Historic house in Alabama, United States

The J. P. McKee Lustron House is a historic enameled steel prefabricated house in Jackson, Alabama, United States. Designed and constructed by the Lustron Corporation, this example is one of two in Jackson. The other, the Doit W. McClellan Lustron House, is just around the corner from the McKee Lustron.

Lustron houses were only produced during a two-year period, with 2,495 known to have been made. Only roughly 2,000 of these are still in existence. Many of those that do remain have been altered significantly. Twenty Lustron houses are known to have been ordered in Alabama, although it is not clear if twenty were erected. Only eleven remained in 2000. Architectural historians with the Alabama Historical Commission believe that the two in Jackson may have been the first erected in the state.
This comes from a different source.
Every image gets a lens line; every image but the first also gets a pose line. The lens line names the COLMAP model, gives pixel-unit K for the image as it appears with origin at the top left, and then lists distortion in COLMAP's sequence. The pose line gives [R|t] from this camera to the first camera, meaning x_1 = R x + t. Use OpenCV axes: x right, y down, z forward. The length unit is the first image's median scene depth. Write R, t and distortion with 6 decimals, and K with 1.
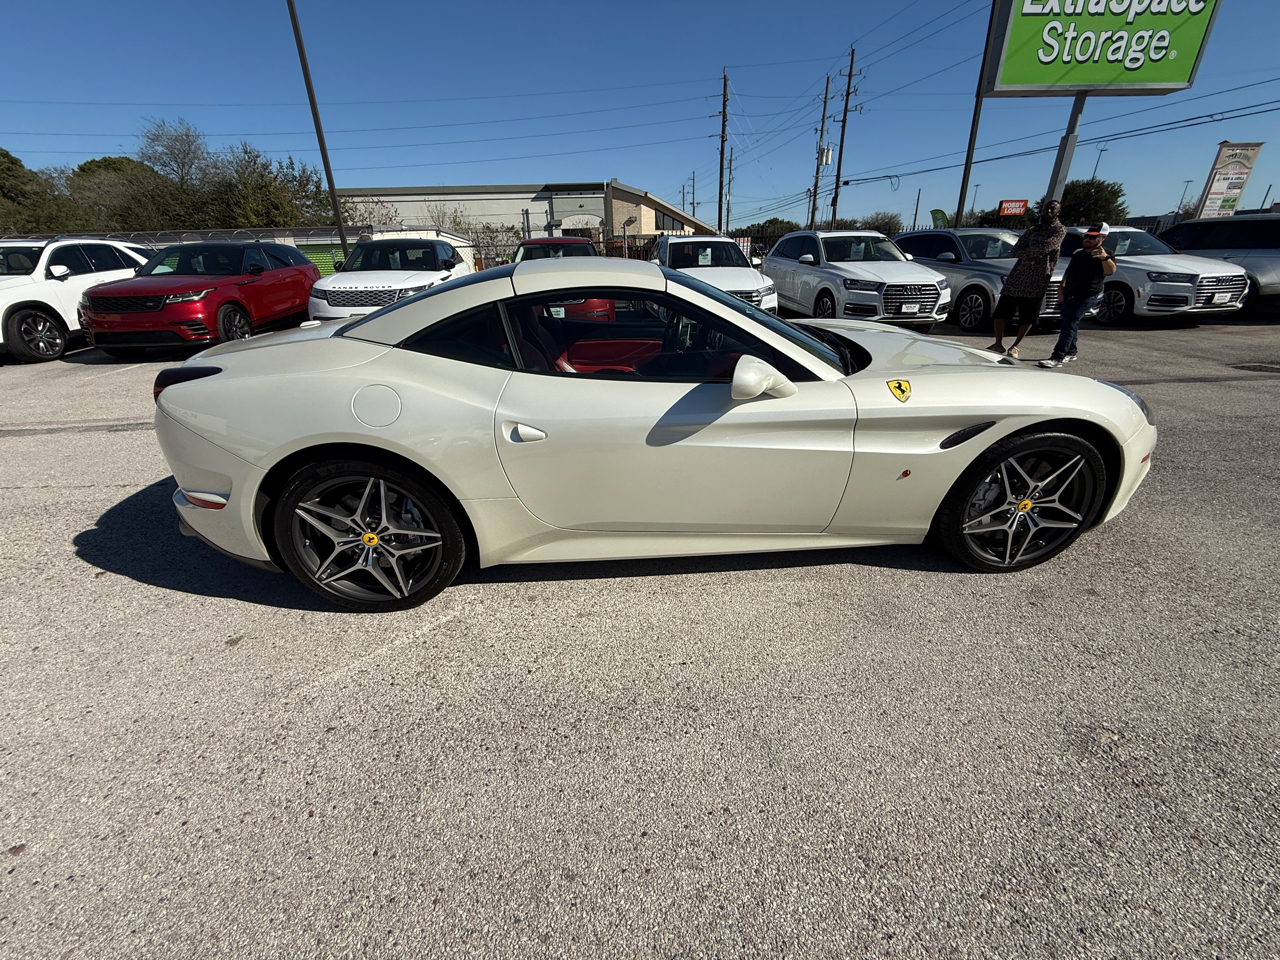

The house forms part of the National Register of Historic Places' Lustron Houses in Alabama MPS. It was placed on the National Register on February 24, 2000, due to its architectural significance.

==History==
Both of the Lustron houses in Jackson were erected in 1949 by a local Lustron dealer, J. P. McKee of McKee Construction Company. An open house for both Lustrons was held beginning on April 16, 1949. As of 2000, the exteriors of both houses were in near-to-original condition. Both were being utilized as rental properties.

==Architecture==
The J. P. McKee Lustron House is an example of Lustron's "Westchester" 2-bedroom model. It retains the original enameled steel roof, wall panels, and "zig-zag" support column. Lustron houses came in four exterior colors, the McKee Lustron is in the company's "Desert Tan" color.